Brummet’s intersubjective process is a participatory promotion of reality constructed by an exchange of meaning among humans, i.e., meaning-makers. Context determines meaning; meaning is based on agreement; agreement establishes certainty; and certainty measures truth. Brummet suggests “Intersubjectivity holds that the discovery of reality and the testing of it is never independent of people but takes place through people. Yet this reality is found through communication between people” (30). The solipsist does not fit into this model of meaning-making because he does not participate in the process of exchange to construct reality. Rather, the source of meaning for the solipsist is himself. Had Timothy Mouse been a solipsist, he would not have asked Dumbo if he is also experiencing the sight of pink elephants because Dumbo’s mind does not exist outside of Timothy’s mind’s projection of it. Asking would involve verification of truth, an inquiry of agreement, to determine “the extent to which the meanings of experience (that is to say, reality) of that individual are shared by significant others” (34). Brummet’s intersubjectivity counters solipsism because it forces meaning-makers to exchange meanings in a process to realize reality and discover truth.
Cherwitz/Hikins do not agree with Brummet about the value of intersubjectivity in understanding reality, but they do agree with him that solipsism is unproductive and should be avoided. However, they criticize intersubjectivity as being inherently solipsistic because of its construction of reality:
“And if humans have the capacity to create reality through meaning, who is to say that this activity is not done purely subjectively, the notion of ‘other minds’ being an elaborate conceptual illusion . . . ? Moreover, who is to say there is not just one mind, the mind of the thinker, everyone else merely appearing to have an intellect?” (Cherwitz and Hikins, 254)
They essentially suggest intersubjectivity, or rather subjectivity in general, is solipsism. The Cherwitz/Hikins solution for avoiding a subjective sense of reality is perspectivism. This theory also considers others’ meanings, or perspectives, like intersubjectivity, but it does so in order to identify an “impasse” in perspective arguments, not an agreement upon meanings (C and H, 265). It allows one to consider different perspectives on the same issue. Disagreement becomes the vehicle to truth. Again, the solipsist does not fit into Cherwitz/Hikins’ perspectivist model. Just as with intersubjectivity, the solipsist cannot come to terms with the existence of a mind, or perspective in this case, outside of their own. Again, Timothy Mouse ask Dumbo if he sees the pink elephants as well, but he does so with an inclination towards an intersubjective agreement rather than a perspectivist disagreement.

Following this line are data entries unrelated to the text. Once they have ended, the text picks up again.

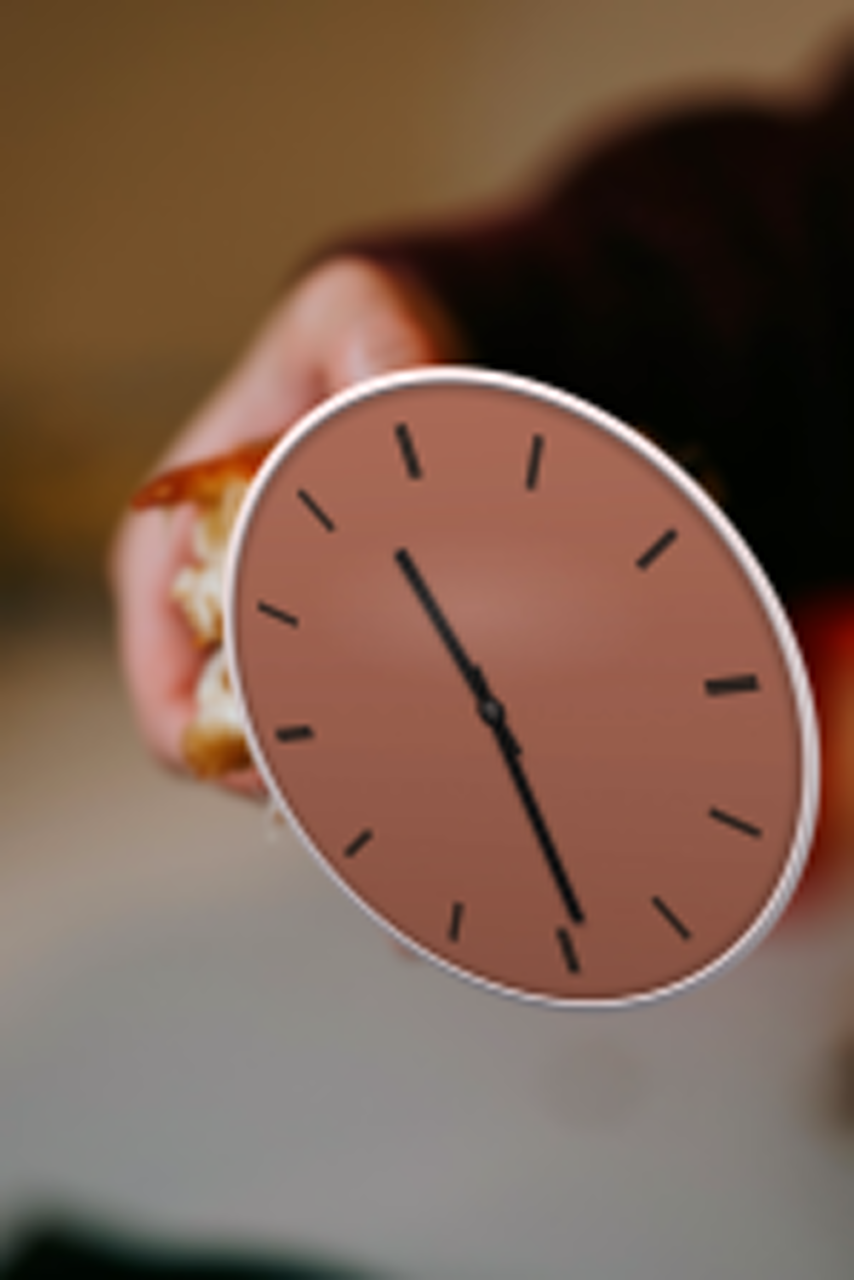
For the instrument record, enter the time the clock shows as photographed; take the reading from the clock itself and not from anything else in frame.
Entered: 11:29
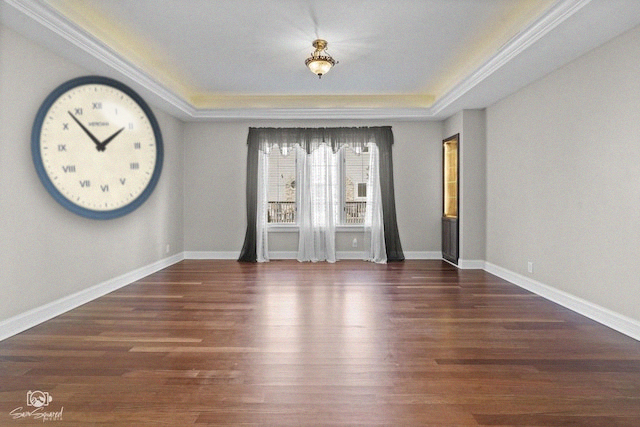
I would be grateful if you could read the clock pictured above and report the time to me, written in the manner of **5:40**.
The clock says **1:53**
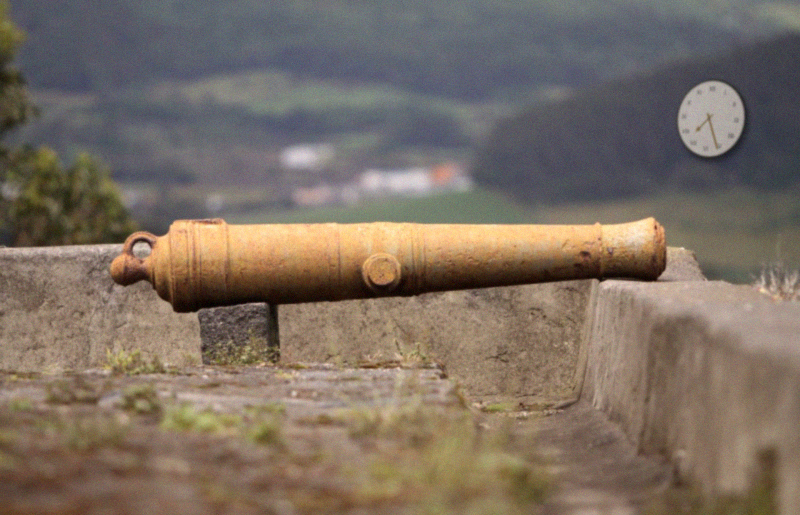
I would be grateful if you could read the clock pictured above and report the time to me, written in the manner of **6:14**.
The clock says **7:26**
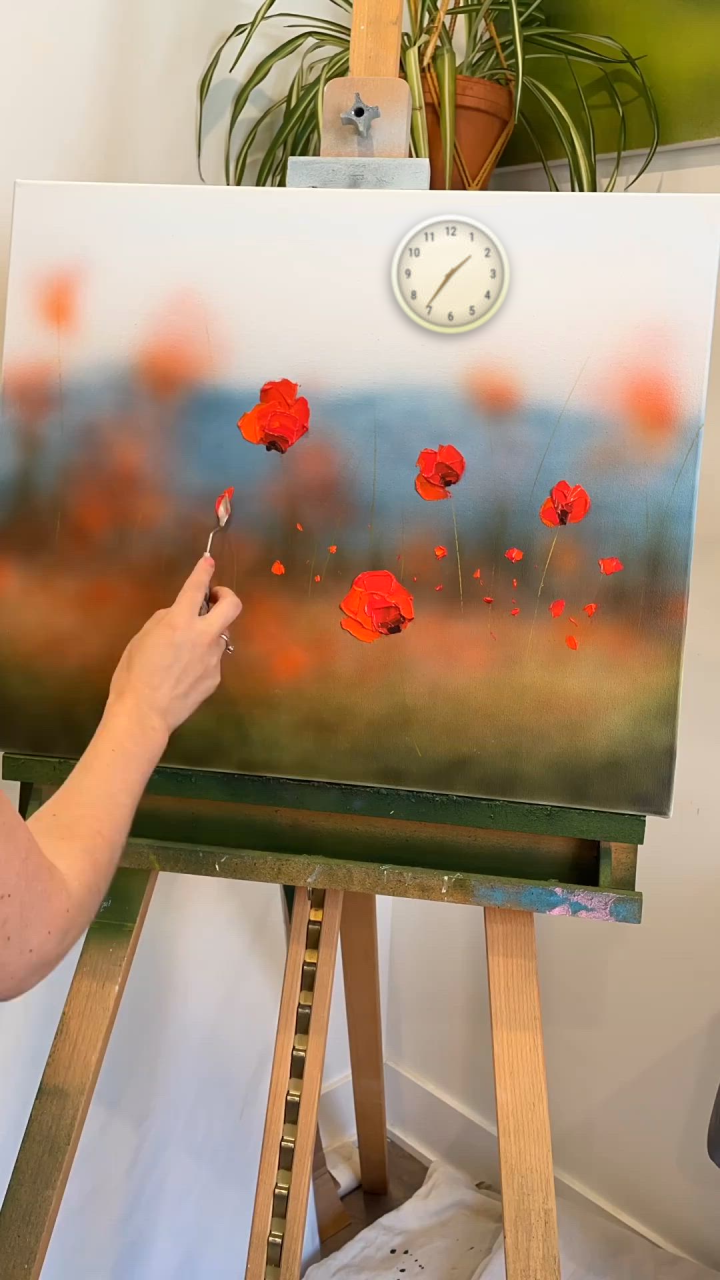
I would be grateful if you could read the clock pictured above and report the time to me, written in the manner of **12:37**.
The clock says **1:36**
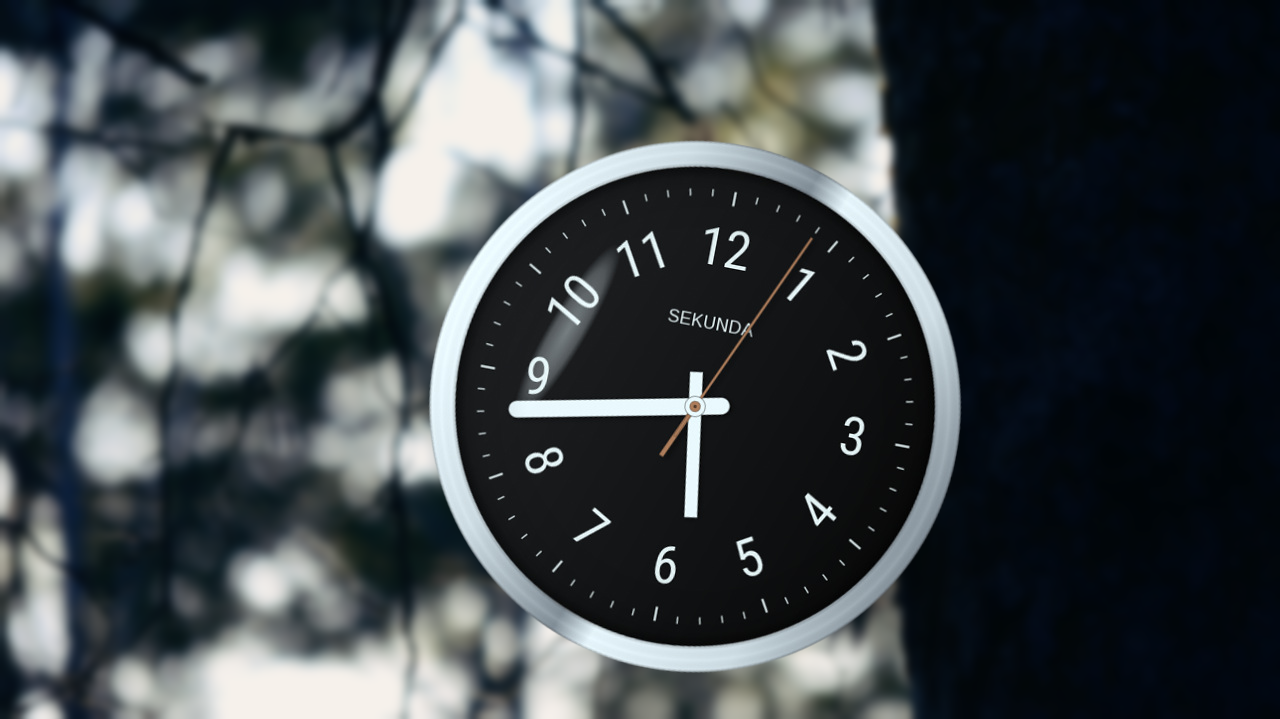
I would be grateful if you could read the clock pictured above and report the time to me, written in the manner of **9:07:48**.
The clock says **5:43:04**
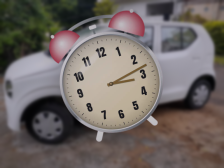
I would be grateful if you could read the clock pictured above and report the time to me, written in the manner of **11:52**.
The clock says **3:13**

So, why should a rhetor avoid solipsism? And why was my poem solipsistic? To the former, I suggest solipsism does not have a place in rhetorical applications because it distrusts externals and ultimately communication, the means of dis/agreeing on meanings and reality. I still cannot answer the latter, but perhaps because I cannot find accord with my professor’s meaning nor can I move from our disagreement, I am at least a little guilty of egocentrism. Anyway, without some sort of external integration with society, i.e. rhetoric, neither Brummet’s nor Cherwitz/Hikins’ theories are relevant as methods of understanding the how’s and why’s of reality. As Brummet suggests: “madness is by definition an inability to share conventional meanings” (31).
Brummet, Barry. “Some Implications of ‘Process’ or ‘Intersubjectivity’: Postmodern Rhetoric.” Philosophy and Rhetoric 9 (1976): 21-51.
Cherwitz, Richard and James Hilkins. “Rhetorical Perspectivism.” Quarterly Journal of Speech 69 (1983): 249-266.